Hosanna is a funny word – it means Lord Save Now!

And what does Jesus do – he marches into the temple and turns over the money changing tables and the corruption that keeps the poor poor and he does do what he came to do, he wages war on the powerful, and upon the bondage they put the weak in.

Shouting Hosanna takes on a whole new meaning now, does it not. Because the promise of hosanna isn’t for today, it is for a future day. A day when Jesus will be allowed to be King of everything and everyone. Right now, for some reason that is in keeping with God’s sovereignty – that God allows – the earth is in pain. Not only with coronavirus – that is just the presenting symptom – like that kid that is acting out – he is just an indication that the family is dysfunctional. So, coronavirus is a symptom that the earth itself is dysfunctional.

Hosanna is a cry for help. It is a plea to God. it is a cry for help. Save now O God.

If ever there was a day to shout hosanna it is today. Because we are made more keenly aware of the dysfunction that already exists. Homelessness, hunger, poor healthcare, poisoned waters, raped forests, weather patterns we’ve never seen, and because of what we have done to the world and to each other we cry hosanna. Save Lord. Save now. Save us from ourselves save us from further damage to the poor. Turn our hearts round. Let us sing once again joy and gladness. Turn our morning into joy, our ashes into praise to God.

If ever there was a day to shout hosanna – Lord, save now – it is today.
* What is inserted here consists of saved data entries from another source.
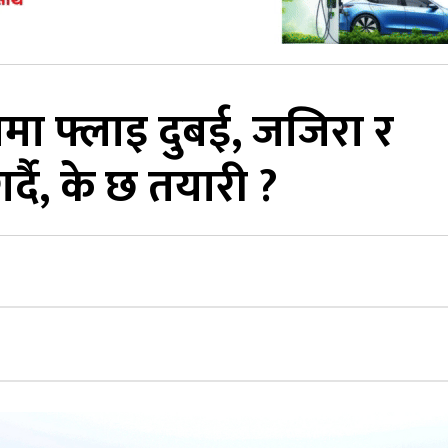
मा फ्लाइ दुबई, जजिरा र
्दै, के छ तयारी ?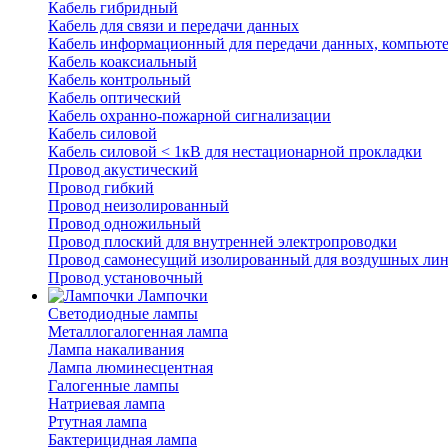
Кабель гибридный
Кабель для связи и передачи данных
Кабель информационный для передачи данных, компьют
Кабель коаксиальный
Кабель контрольный
Кабель оптический
Кабель охранно-пожарной сигнализации
Кабель силовой
Кабель силовой < 1кВ для нестационарной прокладки
Провод акустический
Провод гибкий
Провод неизолированный
Провод одножильный
Провод плоский для внутренней электропроводки
Провод самонесущий изолированный для воздушных лин
Провод установочный
Лампочки
Светодиодные лампы
Металлогалогенная лампа
Лампа накаливания
Лампа люминесцентная
Галогенные лампы
Натриевая лампа
Ртутная лампа
Бактерицидная лампа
See one day Jesus will break through the clouds and in radiant glory, in kingly majesty he will come and make all wrongs right. The poor will become rich. The weak will be put in positions of power. And the waters will flow clean once again.

But sisters and brothers until then we are the hosannas people are crying out for, aren’t we?  We – the body of Christ – the people of God – the hands and feet of the Almighty. If ever there was a day to shout hosanna – Lord, save now – it is today.

And then turn around and be the Body of Jesus.

We too must remember the poor. Because the poor have no options. Unless we give it to them.